On floating point numbers, there's no sane semantics for [x..y]. For instance, one might argue that the semantics should be [x,x+1,x+2,...,x+n] where x+n is the largest value of that form which is <=y. However, this does not account for floating point rounding errors. It is possible that x+n produces a slightly larger value than the exact y, making the list shorter than expected. Hence this semantics makes the value of length [x..y] rather unpredictable.

Haskell tries to mitigate this issue, by allowing an error up to 0.5. The rationale is as follows: when x+n is closer to y than to y+1, it should be regarded as some value in the interval [x..y] which got rounded to something larger.
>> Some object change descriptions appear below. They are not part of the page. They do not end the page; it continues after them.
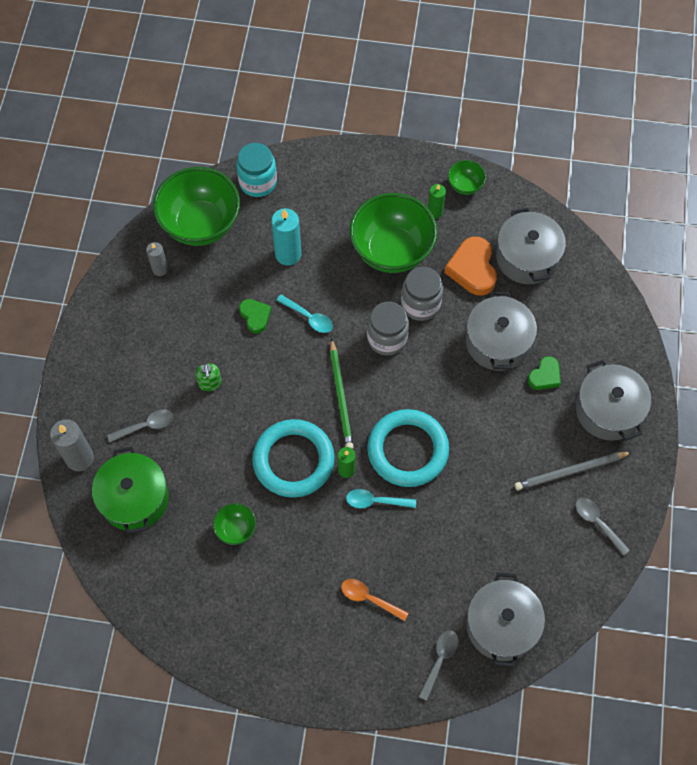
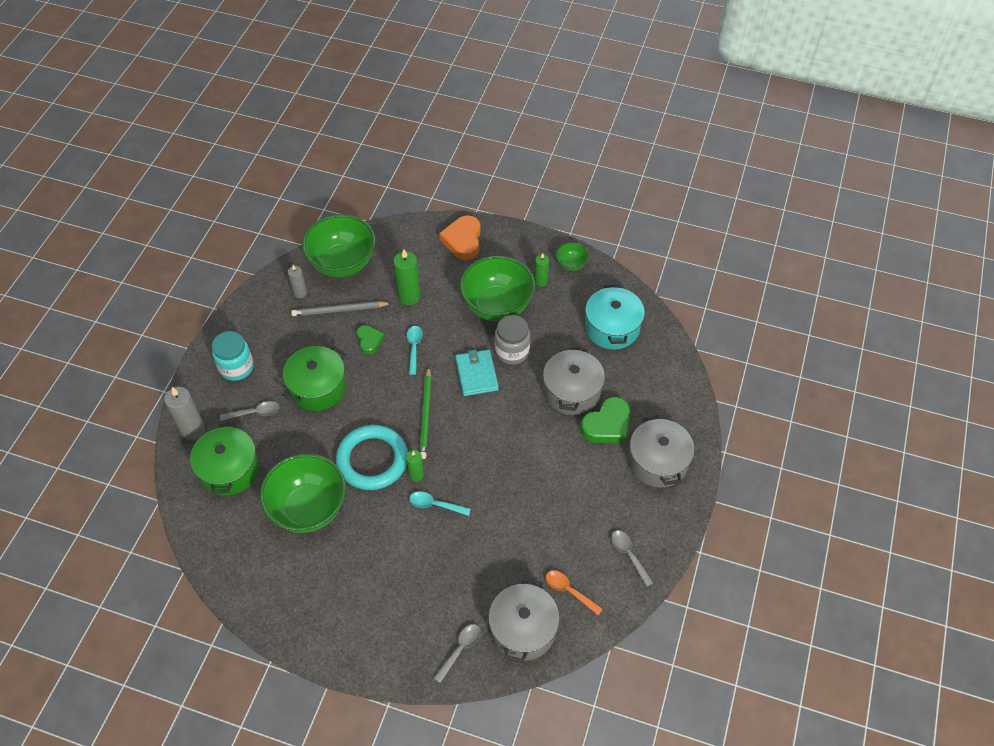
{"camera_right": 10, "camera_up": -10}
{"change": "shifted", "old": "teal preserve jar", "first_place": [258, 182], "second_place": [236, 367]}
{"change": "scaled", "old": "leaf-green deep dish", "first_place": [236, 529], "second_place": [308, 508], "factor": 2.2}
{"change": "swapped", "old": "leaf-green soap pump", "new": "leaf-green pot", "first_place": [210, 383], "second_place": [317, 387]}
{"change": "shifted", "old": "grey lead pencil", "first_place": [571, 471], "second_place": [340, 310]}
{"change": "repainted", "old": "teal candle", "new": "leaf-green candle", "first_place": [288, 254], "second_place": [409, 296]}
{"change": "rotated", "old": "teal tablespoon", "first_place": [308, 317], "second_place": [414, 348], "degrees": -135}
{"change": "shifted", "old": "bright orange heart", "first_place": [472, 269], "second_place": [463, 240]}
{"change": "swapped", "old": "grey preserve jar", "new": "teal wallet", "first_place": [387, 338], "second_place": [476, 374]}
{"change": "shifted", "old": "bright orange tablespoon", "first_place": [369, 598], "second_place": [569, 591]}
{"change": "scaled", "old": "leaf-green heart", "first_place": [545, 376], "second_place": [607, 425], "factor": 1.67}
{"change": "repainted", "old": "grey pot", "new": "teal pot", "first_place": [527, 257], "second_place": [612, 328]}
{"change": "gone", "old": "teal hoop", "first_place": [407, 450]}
Arguable, but this is how Haskell works.

In enumerations like [x,y .. z] with an explicit stepping (e.g. [0.0,5.0 .. 1000.0]) Haskell instead allows an error of (y-x)/2 (2.5 in the example). The rationale is the same: we include those points which are closer to 1000 than to 1000+5.

You can find all the gory details in the Haskell Report which defines the semantics of Haskell. This part is also relevant.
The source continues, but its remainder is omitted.